Text excerpt
-.-.-

No hunter who’s seen deer halt in their tracks when crossing downwind has questioned the superiority of a whitetail deer’s sense of smell.

Not only do most hunters rank the deer’s nose over its own keen ears and doubting eyes, we also rank it a world beyond our own scent-detecting abilities. Maybe that’s why some hunters think nothing can thwart a deer’s nose. Nonbelievers rudely dismiss an entire industry of odor-killing ozone dispensers; scent-suppressing soaps, sprays and detergents; and scent-trapping clothes and scent-purifying gear bags.

Other hunters, however, aren’t so skeptical. They think we can reduce, but not eliminate, enough human odors to make deer think we’re outside their danger zone. Still, these hunters don’t doubt the deer’s nose. To paraphrase Dr. Grant Woods of GrowingDeer.tv: Humans can smell a casserole cooking in the kitchen, but deer can specify the age, amount and origins of each meat, vegetable and seasoning in the dish. They can probably even gauge the oven temperature, the ingredients’ depth and distribution in the bowl, and how long it’s all been stewing. Deer discern all that from down the holler, not just the hallway.

No one can prove such claims, of course. Professor Karl Miller at the University of Georgia (UGA) doubts science can ever definitively compare a deer’s olfaction capabilities with a human’s. The variables and unknowns of both are too infinite.

Still, we know a few things about the human nose. For one, it’s not useless. A 2007 study by Eric Chudler at the University of Washington estimated our nose has about 30 million receptor sites. Other recent estimates put the number at 10 to 50 million receptors. But before this century, the estimate was 5 million. Whatever the exact number inside our nose, each of those tiny nerve endings is triggered by one specific scent. How strongly we detect an odor depends on how many receptor sites can and do detect it.

Categorizing all those receptor sites by their specific scenting capabilities is difficult, even though humans can describe what they smell. Because of those difficulties, science can’t specify how many odors our nose can detect. Estimates range from “thousands” to 10,000 natural odors, and “infinite” artificial scents.

The bigger challenge, though, is identifying the olfaction capabilities of deer and other wildlife. They can’t just tell us what they’re smelling. Further, Miller knows of no scientific studies mapping the receptor sites in a deer’s nose, let alone categorizing each receptor’s specific sensitivity. Still, deer have far more scent receptors than do humans, and far more types of receptors. Therefore, deer can detect scents we’ll never comprehend.

One early-1990s report estimated whitetails have nearly 300 million receptor sites, but that’s now considered low. After all, recent estimates indicate rabbits have 100 million receptor sites, while most dogs have 1 billion, and bloodhounds 4 billion. Further, the surface area of the “nasal epithelium”—internal nose tissues covered in receptors—measures 9 square centimeters in humans, 21 square centimeters in cats, and 170 square centimeters in some dogs. Bloodhounds top that list at 381 square centimeters, roughly 43 times the surface area inside a human nose.

Although long-nosed animals have far more scent-receptor sites than do humans, the region of our brain that processes olfactory input is more extensive than previously realized. That means we might have extensive brain power for analyzing what we smell, further complicating scent-discerning comparisons with animals. Still, given that researchers in 1981 estimated that a German shepherd’s nose is 10,000 times more sensitive than a human’s nose in detecting a specific raspberry chemical, it’s doubtful our brains can make up such differences.

-.-.-

Supplied records
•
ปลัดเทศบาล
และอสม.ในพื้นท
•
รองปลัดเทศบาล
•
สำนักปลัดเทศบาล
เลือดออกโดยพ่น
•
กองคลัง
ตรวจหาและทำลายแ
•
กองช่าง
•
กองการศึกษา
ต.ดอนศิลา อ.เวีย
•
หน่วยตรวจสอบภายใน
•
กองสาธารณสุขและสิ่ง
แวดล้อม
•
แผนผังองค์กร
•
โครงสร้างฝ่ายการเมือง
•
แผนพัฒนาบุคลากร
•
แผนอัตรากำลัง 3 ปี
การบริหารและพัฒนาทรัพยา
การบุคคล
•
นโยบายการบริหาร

-.-.-

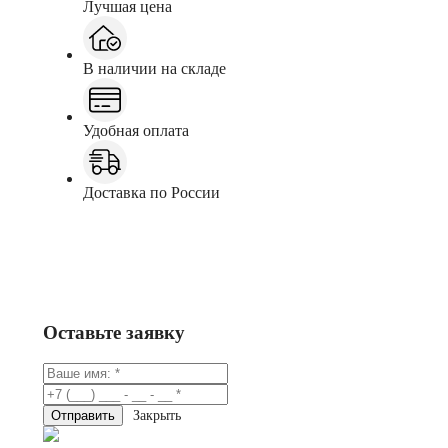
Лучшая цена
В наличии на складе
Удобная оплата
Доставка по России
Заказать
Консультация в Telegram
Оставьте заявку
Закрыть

-.-.-

Apply what you read
A. Answer these from the article on the whitetail deer's sense of smell:
(i) How many receptor sites did the 2007 study by Eric Chudler estimate for the human nose?
(ii) What is the surface area of the nasal epithelium in bloodhounds?
(iii) By what factor did researchers in 1981 estimate a German shepherd's nose is more sensitive than a human's at detecting a specific raspberry chemical?
B. Pick up the article on the whitetail deer's sense of smell right after its last sentence and keep writing.

Answers to the exercises
A.
(i) About 30 million.
(ii) 381 square centimeters.
(iii) 10,000 times.

B.
Meanwhile, the deer’s nose hasn’t received the scientific scrutiny of noses on dogs and humans. Woods, however, thinks the deer’s nose likely tops both. He argues that deer couldn’t have survived their long evolution alongside wolves, coyotes and large cats if their nose wasn’t more sensitive than the predators’ noses.

“Deer would have been wiped out long ago if dogs had the better nose,” he said.

Therefore, it’s conceivable that elk and deer have a billion and more scent-receptor sites, all targeting vast arrays of individual odors. That’s why deer can detect infinitely different scents at once. They can also pinpoint/triangulate each scent’s origins based on how many receptors it triggers, temperature variances inside their nose, and each receptor’s location within their two nasal cavities.

Even if scientists could map a deer’s nose and specify the scent-detection focus of each receptor site, they still wouldn’t know how its brain processes information transmitted by those nerve endings. The physical attributes of a sense’s information source offer clues about what the brain can perceive, but they can’t prove what the brain interprets from that stimuli.

Research 25 years ago into the deer’s eyes had similar limitations. Miller and his UGA students unlocked many mysteries of the rods, cones, retina and other physical parts in a whitetail’s eye. Their findings gave strong clues about the whitetail’s dual-color vision capabilities.

To prove how deer perceived various colors, the UGA researchers had to develop response-based behavioral tests. In those tests years later, deer learned to find their meals based on colored lights above two feed bins. The better the deer perceived a color, the more consistently they chose the right bin.

Researchers had an advantage in testing deer for color vision because humans have tri-color vision, which exceeds the deer’s color-vision capabilities. Because we see colors deer can’t know, we can test how well – if at all – they can see into those color ranges.

We lack that advantage in our sense of smell. Even if we could develop behavioral tests to document what and how well deer smell, our olfaction liabilities could limit what we can verify. We’re probably unaware of countless odors deer regularly smell, so we’re further limited to compare the superiority of their nose to ours. How would we measure what we can’t conceive?

Miller just smiles and shake his head when asked to make “educated comparisons” about the scenting capabilities of humans and whitetails.

“Can a deer smell 10 times better than us, or 100,000 times better? The answer might be yes,” Miller said. “But it might also depend on the odor, humidity levels and air temperatures. It’s impossible to get at all those many factors.”